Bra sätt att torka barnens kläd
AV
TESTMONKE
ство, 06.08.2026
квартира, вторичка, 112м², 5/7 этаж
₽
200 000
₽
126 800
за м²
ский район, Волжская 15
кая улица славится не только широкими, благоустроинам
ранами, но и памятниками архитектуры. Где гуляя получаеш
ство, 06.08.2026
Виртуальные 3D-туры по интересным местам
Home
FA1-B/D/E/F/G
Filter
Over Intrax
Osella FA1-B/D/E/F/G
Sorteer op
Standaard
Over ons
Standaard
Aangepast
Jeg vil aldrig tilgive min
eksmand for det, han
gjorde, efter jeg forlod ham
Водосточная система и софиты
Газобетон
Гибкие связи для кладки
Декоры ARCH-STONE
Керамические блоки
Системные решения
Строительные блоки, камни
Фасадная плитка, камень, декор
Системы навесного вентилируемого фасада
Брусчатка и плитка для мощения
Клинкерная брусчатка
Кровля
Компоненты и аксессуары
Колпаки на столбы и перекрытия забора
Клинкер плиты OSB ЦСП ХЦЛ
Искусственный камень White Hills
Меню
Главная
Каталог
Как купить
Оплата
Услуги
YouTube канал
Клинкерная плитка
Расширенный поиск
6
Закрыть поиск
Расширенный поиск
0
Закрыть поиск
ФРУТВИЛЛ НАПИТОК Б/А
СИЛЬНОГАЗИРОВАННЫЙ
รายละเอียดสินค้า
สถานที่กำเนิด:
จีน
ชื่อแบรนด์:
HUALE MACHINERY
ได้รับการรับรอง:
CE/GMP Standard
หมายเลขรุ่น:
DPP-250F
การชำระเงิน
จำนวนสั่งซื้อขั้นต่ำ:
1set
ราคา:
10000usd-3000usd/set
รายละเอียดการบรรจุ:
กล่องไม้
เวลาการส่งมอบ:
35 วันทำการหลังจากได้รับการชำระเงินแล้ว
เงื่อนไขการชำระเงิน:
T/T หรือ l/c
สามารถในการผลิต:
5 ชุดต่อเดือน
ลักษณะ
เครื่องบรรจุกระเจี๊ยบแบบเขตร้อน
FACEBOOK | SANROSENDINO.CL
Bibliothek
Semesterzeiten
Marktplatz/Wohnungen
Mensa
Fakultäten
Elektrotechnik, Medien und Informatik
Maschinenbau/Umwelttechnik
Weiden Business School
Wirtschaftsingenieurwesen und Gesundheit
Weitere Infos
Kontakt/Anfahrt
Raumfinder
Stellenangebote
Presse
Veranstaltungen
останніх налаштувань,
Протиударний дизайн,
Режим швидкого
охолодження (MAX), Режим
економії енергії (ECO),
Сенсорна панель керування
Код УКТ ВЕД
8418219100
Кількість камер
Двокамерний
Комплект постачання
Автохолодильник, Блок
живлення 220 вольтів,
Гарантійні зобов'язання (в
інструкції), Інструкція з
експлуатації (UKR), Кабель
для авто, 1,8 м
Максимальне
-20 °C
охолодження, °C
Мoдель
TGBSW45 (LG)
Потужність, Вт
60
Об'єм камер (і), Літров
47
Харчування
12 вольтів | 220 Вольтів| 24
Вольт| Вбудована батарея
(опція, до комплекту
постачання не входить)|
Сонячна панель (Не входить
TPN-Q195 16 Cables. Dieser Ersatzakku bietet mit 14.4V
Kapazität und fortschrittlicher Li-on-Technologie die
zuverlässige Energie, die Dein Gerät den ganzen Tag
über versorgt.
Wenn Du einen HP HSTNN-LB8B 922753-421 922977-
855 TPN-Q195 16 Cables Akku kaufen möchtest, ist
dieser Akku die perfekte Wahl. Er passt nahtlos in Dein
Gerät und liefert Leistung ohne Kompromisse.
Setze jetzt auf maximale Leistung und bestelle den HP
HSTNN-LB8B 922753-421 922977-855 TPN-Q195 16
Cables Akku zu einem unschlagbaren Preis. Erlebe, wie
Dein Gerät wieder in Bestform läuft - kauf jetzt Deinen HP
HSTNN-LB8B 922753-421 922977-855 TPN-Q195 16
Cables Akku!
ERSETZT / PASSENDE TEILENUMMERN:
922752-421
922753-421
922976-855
══════════════════════════════
Work request: Pull out every line of the material that contains the word "Gerät", and copy each of those lines in full.

Task result:
zuverlässige Energie, die Dein Gerät den ganzen Tag
Gerät und liefert Leistung ohne Kompromisse.
Dein Gerät wieder in Bestform läuft - kauf jetzt Deinen HP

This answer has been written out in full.